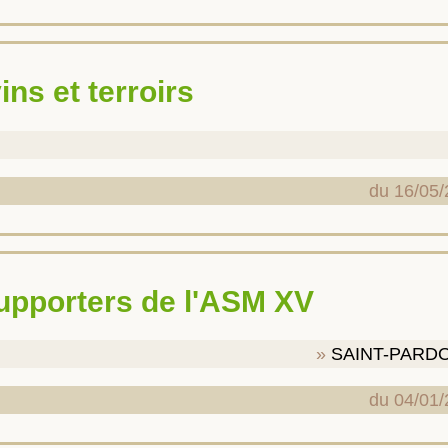
vins et terroirs
du 16/05/
supporters de l'ASM XV
SAINT-PARD
du 04/01/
______
- [Problem details]:
An exact copy of every entry, pictures left out, is what to write here.

- [Solution for this problem]:
vins et terroirs
du 16/05/
supporters de l'ASM XV
SAINT-PARD
du 04/01/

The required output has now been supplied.